Raphael Köhler: Zwei Faktoren spielen eine große Rolle. Erstens hatten wir in diesem Februar eine blockierende Wetterlage, die lange Zeit stabil blieb: ein Hochdruckgebiet über Skandinavien und im Ural-Gebiet. Das hat dazu geführt, dass über dem Atlantik sehr viel warme Luft in die Arktis transportiert wurde.

taz: Und zweitens?

Köhler: Das ist der Klimawandel! Der führt dazu, dass wir immer mehr Meereis auf dem Arktischen Ozean verlieren, zuletzt circa 2,5 Prozent pro Dekade.
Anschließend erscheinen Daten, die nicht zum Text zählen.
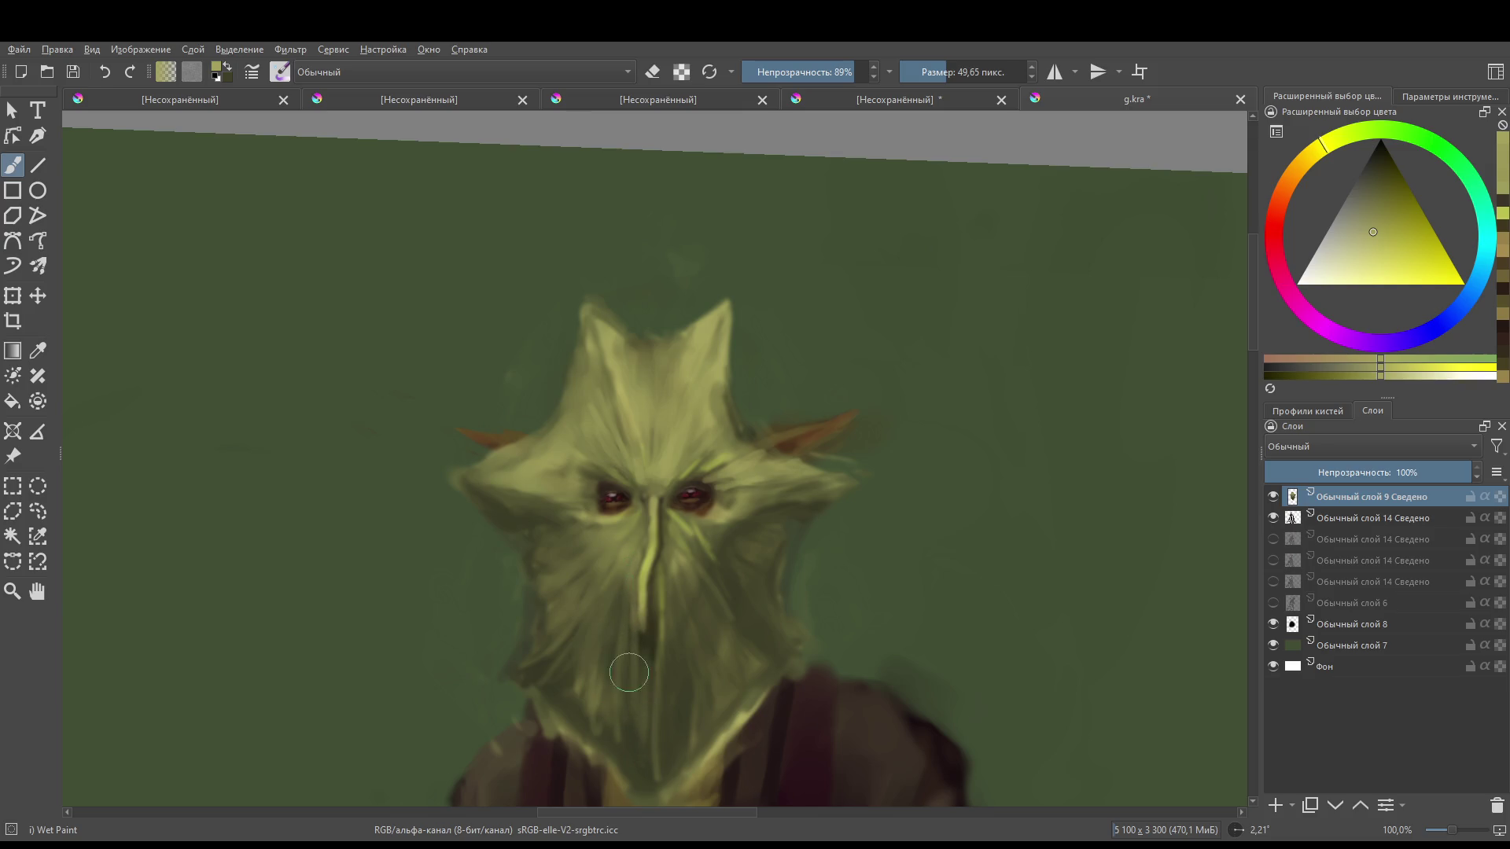
scroll(629, 672, down, 1)
key(bracketright)
key(bracketright)
key(bracketright)
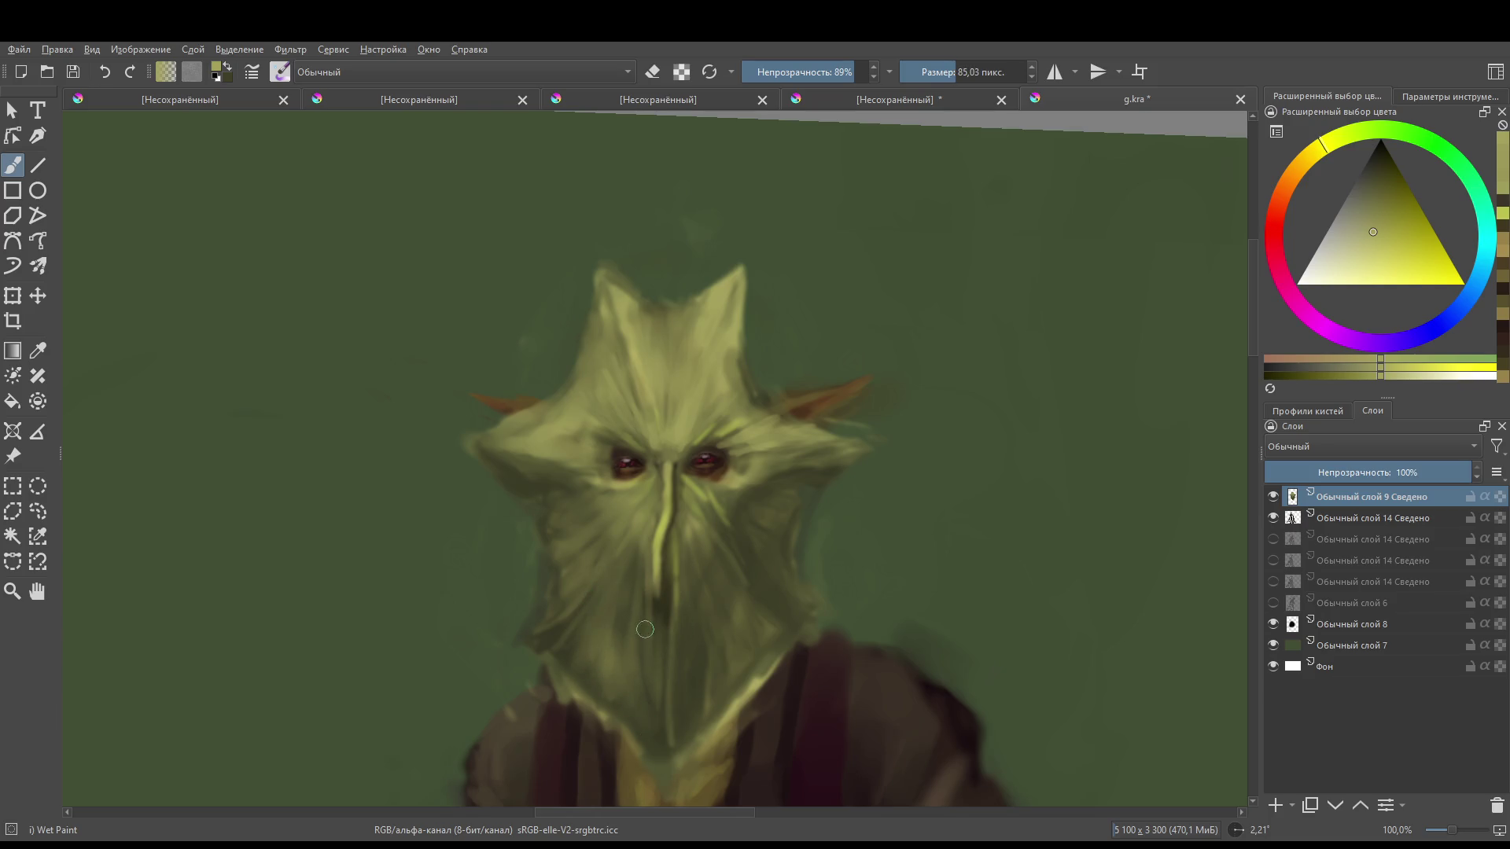
drag(644, 629, 614, 638)
ctrl+click(604, 708)
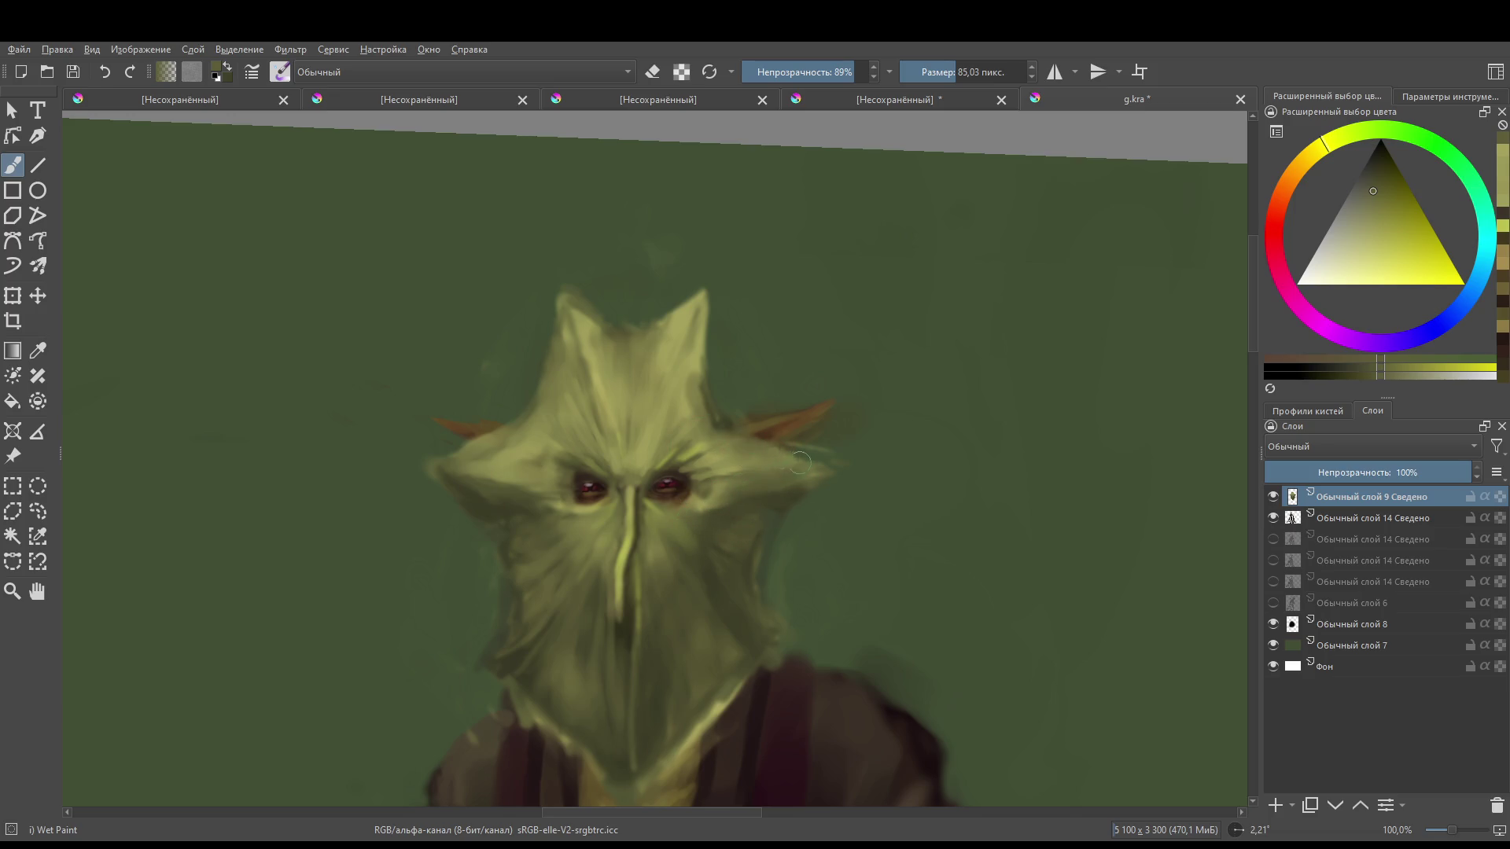
drag(799, 463, 849, 549)
key(bracketleft)
key(bracketleft)
key(bracketleft)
taz: Es heißt, dass das arktische Meereis ein Kipppunkt ist. Warum?

Köhler: Das Meereis ist eines der am schnellsten reagierenden Systeme auf den Klimawandel, Rückkopplungseffekte verstärken das. Der wichtigste ist der sogenannte Albedo: Helle Flächen haben einen hohen Rückstrahlfaktor, Meereis strahlt viel Sonnenenergie in die Atmosphäre zurück. Fehlt das Eis, ist da der dunkle Ozean mit einem geringen Albedo: Die Sonnenenergie gelangt leicht ins Wasser und heizt den Ozean weiter auf. Dadurch schmilzt aber noch mehr Eis – ein Teufelskreislauf.

taz: An welcher Stelle stehen wir bei diesem Kippen?

Köhler: Da es sich beim Abschmelzen des Meereises um einen eher linearen Prozess handelt, ist Kippen nicht die optimale Bezeichnung. Das Abschmelzen ist aber schon sehr weit fortgeschritten. Es gibt verschiedene Studien, die einen eisfreien Ozean in der Arktis in den 2030er Jahren sehen – manche in weniger als zehn Jahren.

taz: Dieser Kipppunkt ist nicht mehr zu retten?

Köhler: Natürlich ist immer noch etwas zu retten. Mit Klimamodellen sehen wir, dass sich das arktische Meereis auch wieder erholen kann. Das dauert meistens länger als das Abschmelzen. Aber dafür müssen wir natürlich die Treibhausgase reduzieren. Aktuell steigen sie aber immer weiter an.

taz: Der Nordpol erwärmt sich besonders stark. Warum?

Köhler: Das liegt an verschiedenen Rückkopplungseffekten. Beispielsweise besitzt die Luft in der Arktis eine andere atmosphärische Schichtung als in den Tropen. Neueste Studien ergaben, dass sich die Arktis bis zu viermal so schnell erwärmt wie der Rest der Welt.

taz: Jetzt kommt der Jetstream ins Spiel: Dieser Höhenwind ist für unser Wetter verantwortlich. Was hat er mit dem arktischen Meereis zu tun?

Köhler: Unterschiedliche Studien zeigen, dass massiver Eisverlust beispielsweise in der Barents- oder in der Karasee dazu führen, dass der Jetstream häufiger schwächelt. Normalerweise treibt dieser Starkwind in bis zu 15 Kilometern Höhe abwechselnd Hochdruck- und Tiefdruckgebiete vor sich her. Wenn er schwächelt, bleibt ein Hochdruckgebiet lange an einem Fleck. Und das kann dann extreme Wetterlagen begünstigen.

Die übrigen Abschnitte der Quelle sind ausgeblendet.